### RAW RECORDS:
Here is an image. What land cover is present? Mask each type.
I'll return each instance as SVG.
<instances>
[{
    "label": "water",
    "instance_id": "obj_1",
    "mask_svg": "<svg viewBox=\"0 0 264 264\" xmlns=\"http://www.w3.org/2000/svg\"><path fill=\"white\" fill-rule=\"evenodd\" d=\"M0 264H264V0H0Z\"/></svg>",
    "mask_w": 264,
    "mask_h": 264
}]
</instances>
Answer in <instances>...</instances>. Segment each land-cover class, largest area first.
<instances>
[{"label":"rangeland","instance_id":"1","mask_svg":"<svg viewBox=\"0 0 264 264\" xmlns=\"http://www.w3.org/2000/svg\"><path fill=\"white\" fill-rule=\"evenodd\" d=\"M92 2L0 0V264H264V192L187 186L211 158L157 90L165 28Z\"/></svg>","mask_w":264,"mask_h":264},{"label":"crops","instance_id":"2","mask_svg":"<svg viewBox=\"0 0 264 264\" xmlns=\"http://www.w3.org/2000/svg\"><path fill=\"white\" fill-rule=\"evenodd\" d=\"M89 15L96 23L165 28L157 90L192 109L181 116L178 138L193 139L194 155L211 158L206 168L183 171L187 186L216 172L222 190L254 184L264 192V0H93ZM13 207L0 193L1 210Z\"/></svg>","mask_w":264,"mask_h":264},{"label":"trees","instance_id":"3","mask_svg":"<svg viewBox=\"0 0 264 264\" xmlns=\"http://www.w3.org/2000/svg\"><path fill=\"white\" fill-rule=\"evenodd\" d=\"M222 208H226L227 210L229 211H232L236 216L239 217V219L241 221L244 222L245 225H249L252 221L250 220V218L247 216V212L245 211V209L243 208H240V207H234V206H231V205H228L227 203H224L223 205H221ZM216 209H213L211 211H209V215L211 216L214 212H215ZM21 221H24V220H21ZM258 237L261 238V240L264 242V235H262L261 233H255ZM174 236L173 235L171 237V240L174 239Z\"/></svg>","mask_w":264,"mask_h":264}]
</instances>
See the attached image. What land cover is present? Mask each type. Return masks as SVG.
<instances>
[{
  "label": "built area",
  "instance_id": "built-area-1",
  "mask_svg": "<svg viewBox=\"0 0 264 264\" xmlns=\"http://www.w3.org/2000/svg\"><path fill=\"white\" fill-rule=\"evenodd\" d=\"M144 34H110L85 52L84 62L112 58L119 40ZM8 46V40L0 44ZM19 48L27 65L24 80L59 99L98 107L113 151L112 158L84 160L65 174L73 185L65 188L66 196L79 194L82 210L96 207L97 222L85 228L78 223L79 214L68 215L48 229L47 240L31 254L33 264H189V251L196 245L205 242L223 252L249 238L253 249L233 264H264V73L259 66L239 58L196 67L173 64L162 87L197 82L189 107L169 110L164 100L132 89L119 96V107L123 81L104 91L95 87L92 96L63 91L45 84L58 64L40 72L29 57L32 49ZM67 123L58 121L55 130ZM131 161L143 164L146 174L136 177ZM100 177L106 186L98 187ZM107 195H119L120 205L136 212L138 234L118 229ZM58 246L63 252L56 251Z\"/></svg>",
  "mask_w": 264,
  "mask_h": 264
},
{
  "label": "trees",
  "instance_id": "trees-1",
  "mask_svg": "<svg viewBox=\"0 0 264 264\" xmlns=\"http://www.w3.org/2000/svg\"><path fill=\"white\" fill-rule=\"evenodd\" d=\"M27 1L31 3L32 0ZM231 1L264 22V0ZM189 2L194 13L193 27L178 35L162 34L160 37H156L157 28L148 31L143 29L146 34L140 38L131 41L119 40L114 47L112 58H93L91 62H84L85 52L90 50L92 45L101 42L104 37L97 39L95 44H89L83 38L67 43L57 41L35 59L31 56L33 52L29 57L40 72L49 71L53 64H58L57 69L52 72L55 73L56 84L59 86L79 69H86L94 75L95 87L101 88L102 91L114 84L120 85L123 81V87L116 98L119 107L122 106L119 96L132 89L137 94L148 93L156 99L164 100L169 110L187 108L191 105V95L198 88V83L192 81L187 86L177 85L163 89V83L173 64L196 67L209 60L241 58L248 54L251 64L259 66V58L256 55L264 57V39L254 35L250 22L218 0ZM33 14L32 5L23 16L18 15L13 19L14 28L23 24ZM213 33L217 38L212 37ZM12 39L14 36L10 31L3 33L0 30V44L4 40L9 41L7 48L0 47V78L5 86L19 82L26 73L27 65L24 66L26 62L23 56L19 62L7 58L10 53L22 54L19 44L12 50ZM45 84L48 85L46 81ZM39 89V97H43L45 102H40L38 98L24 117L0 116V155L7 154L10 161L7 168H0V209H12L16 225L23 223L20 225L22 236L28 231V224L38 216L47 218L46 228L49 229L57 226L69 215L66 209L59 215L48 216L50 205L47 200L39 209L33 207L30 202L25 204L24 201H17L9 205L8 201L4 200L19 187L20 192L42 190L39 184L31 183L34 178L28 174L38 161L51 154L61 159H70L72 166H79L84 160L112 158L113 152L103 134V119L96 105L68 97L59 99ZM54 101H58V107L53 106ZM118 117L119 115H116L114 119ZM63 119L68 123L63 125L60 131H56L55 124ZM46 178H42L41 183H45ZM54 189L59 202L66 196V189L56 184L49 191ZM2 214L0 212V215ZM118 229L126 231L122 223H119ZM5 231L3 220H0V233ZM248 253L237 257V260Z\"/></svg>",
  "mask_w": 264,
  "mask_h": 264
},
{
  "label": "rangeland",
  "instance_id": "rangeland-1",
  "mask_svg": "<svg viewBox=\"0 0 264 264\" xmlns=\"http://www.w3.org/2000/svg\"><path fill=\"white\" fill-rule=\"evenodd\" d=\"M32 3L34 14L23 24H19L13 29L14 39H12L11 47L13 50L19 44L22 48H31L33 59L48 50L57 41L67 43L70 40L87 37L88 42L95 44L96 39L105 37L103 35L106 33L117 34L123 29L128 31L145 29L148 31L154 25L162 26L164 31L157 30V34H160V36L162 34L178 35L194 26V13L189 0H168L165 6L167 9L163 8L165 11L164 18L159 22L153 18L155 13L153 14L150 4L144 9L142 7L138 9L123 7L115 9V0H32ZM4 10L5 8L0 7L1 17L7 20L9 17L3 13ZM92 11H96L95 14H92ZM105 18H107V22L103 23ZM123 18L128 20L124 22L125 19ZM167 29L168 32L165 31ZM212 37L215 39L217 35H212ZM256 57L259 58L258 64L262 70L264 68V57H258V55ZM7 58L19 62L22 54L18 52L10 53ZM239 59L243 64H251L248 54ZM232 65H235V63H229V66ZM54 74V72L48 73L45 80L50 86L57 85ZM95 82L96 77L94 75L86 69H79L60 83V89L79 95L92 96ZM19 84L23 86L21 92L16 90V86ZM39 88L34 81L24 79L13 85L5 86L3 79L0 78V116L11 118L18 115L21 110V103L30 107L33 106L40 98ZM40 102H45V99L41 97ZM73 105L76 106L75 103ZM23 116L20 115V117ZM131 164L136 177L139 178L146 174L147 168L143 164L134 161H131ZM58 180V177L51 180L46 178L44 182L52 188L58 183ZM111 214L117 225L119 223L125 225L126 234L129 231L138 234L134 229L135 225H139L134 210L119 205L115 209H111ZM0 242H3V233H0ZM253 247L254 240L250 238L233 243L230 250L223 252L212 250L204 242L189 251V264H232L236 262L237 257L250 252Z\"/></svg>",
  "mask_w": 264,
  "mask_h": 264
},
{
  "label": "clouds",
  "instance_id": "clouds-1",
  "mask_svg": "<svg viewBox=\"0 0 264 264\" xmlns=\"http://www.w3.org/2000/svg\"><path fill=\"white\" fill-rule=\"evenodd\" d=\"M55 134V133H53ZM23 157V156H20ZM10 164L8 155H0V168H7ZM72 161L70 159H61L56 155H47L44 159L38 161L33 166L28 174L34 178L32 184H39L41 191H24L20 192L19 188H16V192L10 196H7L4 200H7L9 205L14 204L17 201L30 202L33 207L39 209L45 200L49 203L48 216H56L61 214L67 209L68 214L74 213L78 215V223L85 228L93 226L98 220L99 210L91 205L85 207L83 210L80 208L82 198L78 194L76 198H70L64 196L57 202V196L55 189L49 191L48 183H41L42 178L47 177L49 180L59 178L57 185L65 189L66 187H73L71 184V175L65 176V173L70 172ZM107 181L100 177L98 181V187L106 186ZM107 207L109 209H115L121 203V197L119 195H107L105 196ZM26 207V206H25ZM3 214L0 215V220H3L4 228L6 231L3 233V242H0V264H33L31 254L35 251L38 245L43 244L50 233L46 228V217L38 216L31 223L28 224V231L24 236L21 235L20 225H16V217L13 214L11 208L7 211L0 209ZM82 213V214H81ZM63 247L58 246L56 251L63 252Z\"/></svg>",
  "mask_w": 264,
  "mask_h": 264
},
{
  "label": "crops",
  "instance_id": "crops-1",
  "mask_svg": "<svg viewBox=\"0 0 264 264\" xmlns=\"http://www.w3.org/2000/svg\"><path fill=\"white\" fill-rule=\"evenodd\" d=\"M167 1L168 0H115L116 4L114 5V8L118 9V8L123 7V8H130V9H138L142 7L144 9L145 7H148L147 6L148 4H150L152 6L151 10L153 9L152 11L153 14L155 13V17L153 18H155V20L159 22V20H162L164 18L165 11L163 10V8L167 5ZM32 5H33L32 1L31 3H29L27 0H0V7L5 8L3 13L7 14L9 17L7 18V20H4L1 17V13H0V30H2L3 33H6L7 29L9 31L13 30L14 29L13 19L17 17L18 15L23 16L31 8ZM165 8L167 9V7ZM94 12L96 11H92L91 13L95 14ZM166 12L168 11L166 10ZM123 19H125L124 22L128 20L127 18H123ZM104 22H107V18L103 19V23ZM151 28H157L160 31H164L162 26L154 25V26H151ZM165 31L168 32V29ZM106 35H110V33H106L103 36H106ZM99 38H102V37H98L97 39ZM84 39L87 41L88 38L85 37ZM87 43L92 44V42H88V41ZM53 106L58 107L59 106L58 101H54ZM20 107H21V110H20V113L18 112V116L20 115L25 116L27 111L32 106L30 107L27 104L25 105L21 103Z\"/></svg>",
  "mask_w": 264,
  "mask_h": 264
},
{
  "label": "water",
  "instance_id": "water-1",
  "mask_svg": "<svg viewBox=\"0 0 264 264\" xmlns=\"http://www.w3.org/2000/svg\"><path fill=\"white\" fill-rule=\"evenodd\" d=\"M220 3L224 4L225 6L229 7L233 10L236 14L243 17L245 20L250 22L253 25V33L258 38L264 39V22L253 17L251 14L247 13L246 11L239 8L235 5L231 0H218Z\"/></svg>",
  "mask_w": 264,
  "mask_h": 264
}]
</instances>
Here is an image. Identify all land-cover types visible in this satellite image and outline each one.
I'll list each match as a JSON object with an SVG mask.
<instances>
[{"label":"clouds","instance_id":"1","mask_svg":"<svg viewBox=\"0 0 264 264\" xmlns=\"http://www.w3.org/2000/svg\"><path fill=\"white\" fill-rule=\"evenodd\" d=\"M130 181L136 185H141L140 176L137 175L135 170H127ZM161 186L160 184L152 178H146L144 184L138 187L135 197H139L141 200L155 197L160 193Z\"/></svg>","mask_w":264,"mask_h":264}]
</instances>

### TASK OBJECTIVE:
Report each line of the listing above that contains the string "clouds".

### FINISHED EXERCISE:
  "label": "clouds",
  "instance_id": "clouds-1",
[{"label":"clouds","instance_id":"1","mask_svg":"<svg viewBox=\"0 0 264 264\" xmlns=\"http://www.w3.org/2000/svg\"><path fill=\"white\" fill-rule=\"evenodd\" d=\"M130 181L136 185H141L140 176L137 175L135 170H127ZM161 186L160 184L152 178H146L144 184L138 187L135 197H139L141 200L155 197L160 193Z\"/></svg>","mask_w":264,"mask_h":264}]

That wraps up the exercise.